New drug to boost fight against malaria

Bob Peter Okello, the country manager of Shin Poong Uganda revealed that the new drug, PyraMax, has been touted as a solution to the resistant strain of the fever (COURTESY PHOTO)

KAMPALA – The fight against malaria has been boosted by launch of a new drug that has been touted as a solution to the resistant strain of the fever.

Developed by Shin Poong Pharm, a Korean company, the drug named pyramax was subjected to extensive trials and found to be effective against malaria since it stays in the body for a long time.

Mr Bob Peter Okello, the country manager of Shin Poong Uganda, said over 9,000 people were subjected to clinical trials

“The clinical trials have captured so far over 9000 people. The drug is very tolerable to most patients who took it. If you look at the studies specifically studies that we are comparing it those in the market in terms of clearing the parasite in the body that is causing malaria, it’s actually faster compared to the rest. In terms of clinical clearance of malaria where in the first day of taking it how do you feel, in the studies that we saw, pyramax did better,” Mr Okello said at the launch on Friday.

“We are adding a new tool in the fight against Malaria because the more tools we have the better we are. When this one beings to fail because every time according to drug use, every time a drug is used for a long time it does not matter whether it is for malaria or an antibiotic once it’s used for a long time there is a risk of resistance or the risk of the drug starting to fail,” Mr Okello added.

The drug comes in granules for oral suspension for children weighing five to 19 kilograms and tablets for adults. It is child-friendly, taken once a day and can be taken with or without meals.

The drug can work as a first line and second line to do re-treatment in case of failure.

Speaking at the launch of the drug, Dr Jimmy Opigo the program manager, National Malarial Control programme at the Ministry of Health, said the launch does not mean they are abandoning other options but rather adding on the available.

“We have learnt that 17 years have been invested in developing this product. It is in the interest of the malaria community to constantly develop alternatives. The mosquito parasites have constantly changed and therefore we need to develop new tools to match their ability to change,” Dr Opigo Said.
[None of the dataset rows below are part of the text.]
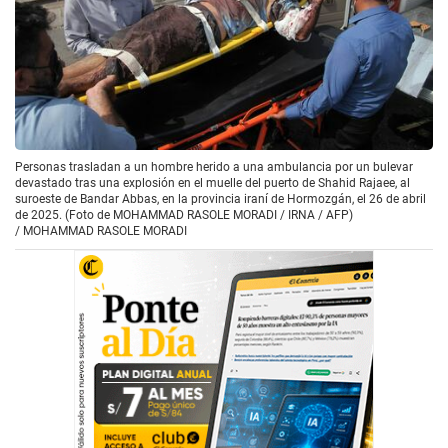
Personas trasladan a un hombre herido a una ambulancia por un bulevar
devastado tras una explosión en el muelle del puerto de Shahid Rajaee, al
suroeste de Bandar Abbas, en la provincia iraní de Hormozgán, el 26 de abril
de 2025. (Foto de MOHAMMAD RASOLE MORADI / IRNA / AFP)
/
MOHAMMAD RASOLE MORADI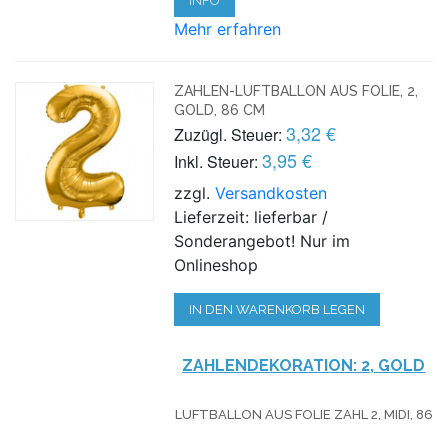
INFO
Mehr erfahren
ZAHLEN-LUFTBALLON AUS FOLIE, 2,
GOLD, 86 CM
3,32 €
Zuzügl. Steuer:
3,95 €
Inkl. Steuer:
zzgl.
Versandkosten
Lieferzeit: lieferbar /
Sonderangebot! Nur im
Onlineshop
IN DEN WARENKORB LEGEN
ZAHLENDEKORATION: 2, GOLD
LUFTBALLON AUS FOLIE ZAHL 2, MIDI, 86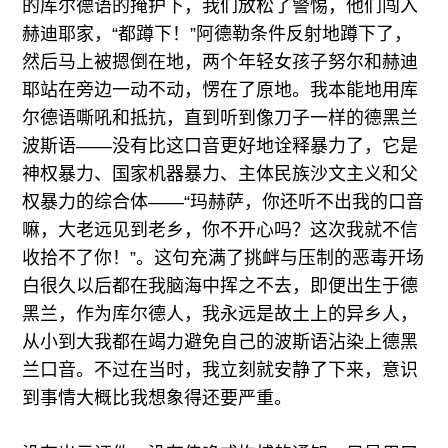
的库尔德语的掩护下，我们放松了警惕，他们闯入
赫迪耶家，“都蹲下！”阿德勒条件反射地蹲下了，
然后马上被摁倒在地，两个年轻女孩子努尔和赫迪
耶站在旁边一动不动，愣在了原地。我本能地用库
尔德语嘶吼和抵抗，直到听到像刀子一样的德黑兰
波斯语——没有比这口音更好地诠释暴力了，它是
神权暴力、国家机器暴力、主体民族沙文主义和父
权暴力的综合体——“玛赫萨，你还听不出我的口音
嘛，大老远见到老乡，你不开心吗？这次我就不信
收拾不了你！”。这句充满了挑衅与压制的恶毒开场
白很久以后都在我脑海中挥之不去，即便出生于德
黑兰，作为库尔德人，我永远是故土上的异乡人，
从小到大我都在竭力避免自己的波斯语沾染上德黑
兰口音。不过在当时，我立刻就安静了下来，意识
到事情大概比我想象得还要严重。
Dr Opigo added that as a program together with National Medical Stores have been able to look at the effectiveness and safety of the drug and has been registered in the country.

“We have made sure we have looked at the studies to check the effectiveness, safety and we have also made sure that the regulator whose mandate is to determine whether medicines can be used in this country cross-checked and registered this product in the country,” he added.

Malaria prevalence reduced markedly from 42% in 2009 to the current level of 19%. A 2013/2014 report by the parliamentary committee of health showed that 50% of deaths caused by malaria in Uganda are among children below five years.